Uma vacina de spray nasal que está sendo desenvolvida pela Universidade de São Paulo (USP) deve se tornar mais uma aliada na luta contra a disseminação da covid-19. Diferente dos imunizantes atuais, que são injetados no braço, a vacina em spray tem como objetivo bloquear a passagem do vírus pelas mucosas do nariz.
Os estudos são conduzidos pelo Laboratório de Imunologia do Instituto do Coração (InCor), ligado ao Hospital das Clínicas da universidade. A pesquisa também conta com parceria da Universidade Federal de São Paulo (Unifesp). Ela começou em março de 2020, no início da pandemia, e o imunizante já passou por testes laboratoriais e em animais.
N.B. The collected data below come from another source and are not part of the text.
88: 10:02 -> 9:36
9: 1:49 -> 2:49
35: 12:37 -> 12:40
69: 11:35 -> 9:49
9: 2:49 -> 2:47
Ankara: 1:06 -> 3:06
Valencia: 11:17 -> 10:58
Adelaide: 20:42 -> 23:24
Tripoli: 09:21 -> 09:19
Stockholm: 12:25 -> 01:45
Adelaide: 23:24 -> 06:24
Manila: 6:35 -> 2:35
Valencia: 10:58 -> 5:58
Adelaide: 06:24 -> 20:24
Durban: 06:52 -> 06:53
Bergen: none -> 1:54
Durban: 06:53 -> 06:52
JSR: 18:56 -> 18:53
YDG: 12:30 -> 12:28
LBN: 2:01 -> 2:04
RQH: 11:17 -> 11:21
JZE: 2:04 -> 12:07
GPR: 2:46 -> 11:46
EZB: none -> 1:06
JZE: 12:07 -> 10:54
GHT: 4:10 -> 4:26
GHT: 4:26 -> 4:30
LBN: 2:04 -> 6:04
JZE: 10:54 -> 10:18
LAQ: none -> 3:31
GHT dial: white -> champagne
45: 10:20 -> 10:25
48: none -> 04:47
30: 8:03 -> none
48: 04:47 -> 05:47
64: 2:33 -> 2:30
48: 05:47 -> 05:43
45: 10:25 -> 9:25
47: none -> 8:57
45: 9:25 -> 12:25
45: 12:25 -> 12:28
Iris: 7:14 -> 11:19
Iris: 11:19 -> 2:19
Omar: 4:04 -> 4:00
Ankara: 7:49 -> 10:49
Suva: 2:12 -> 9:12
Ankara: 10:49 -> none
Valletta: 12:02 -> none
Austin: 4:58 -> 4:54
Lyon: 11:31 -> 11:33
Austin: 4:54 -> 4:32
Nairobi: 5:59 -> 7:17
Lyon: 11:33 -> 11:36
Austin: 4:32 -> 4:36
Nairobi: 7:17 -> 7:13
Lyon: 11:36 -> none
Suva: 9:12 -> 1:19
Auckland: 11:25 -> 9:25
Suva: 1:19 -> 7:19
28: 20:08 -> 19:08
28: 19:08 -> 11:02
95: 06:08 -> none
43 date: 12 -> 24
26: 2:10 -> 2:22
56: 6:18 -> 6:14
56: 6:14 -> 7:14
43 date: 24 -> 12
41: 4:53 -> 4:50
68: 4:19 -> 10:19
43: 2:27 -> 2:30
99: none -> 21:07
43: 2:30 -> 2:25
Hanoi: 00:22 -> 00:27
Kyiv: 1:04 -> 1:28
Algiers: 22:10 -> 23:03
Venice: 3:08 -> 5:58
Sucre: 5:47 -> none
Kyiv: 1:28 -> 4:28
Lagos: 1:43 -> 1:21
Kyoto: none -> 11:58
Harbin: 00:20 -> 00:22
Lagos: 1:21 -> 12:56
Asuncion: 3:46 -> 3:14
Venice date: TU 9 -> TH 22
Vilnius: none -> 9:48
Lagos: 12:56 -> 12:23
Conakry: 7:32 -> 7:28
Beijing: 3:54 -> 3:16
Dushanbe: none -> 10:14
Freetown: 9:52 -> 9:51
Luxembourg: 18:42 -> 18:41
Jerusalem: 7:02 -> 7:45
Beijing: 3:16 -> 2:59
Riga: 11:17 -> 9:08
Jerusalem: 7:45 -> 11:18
O chefe do Laboratório de Bioquímica do InCor, Edécio Cunha Neto, explica que o objetivo da vacina em spray é justamente impedir a propagação do vírus pelo corpo e a transmissão para outras pessoas.
"O principal objetivo dessa vacina nasal é gerar uma resposta imune na cavidade oronasal, que bloqueie o vírus no local de entrada, podendo evitar a transmissão da doença para outras pessoas. Essa é uma propriedade que as vacinas injetáveis não têm. Elas não protegem você de pegar a infecção, mas sim causam uma proteção contra casos graves da doença", explica Neto, em entrevista para A Tribuna.
Uma das diferenças do imunizante em spray para as vacinas já aplicadas é o tipo de anticorpo produzido. O spray nasal estimula o anticorpo IgA, típico das mucosas do nariz. Já os imunizantes injetáveis tendem a produzir o anticorpo IgG, visando a proteção do corpo contra casos graves da doença.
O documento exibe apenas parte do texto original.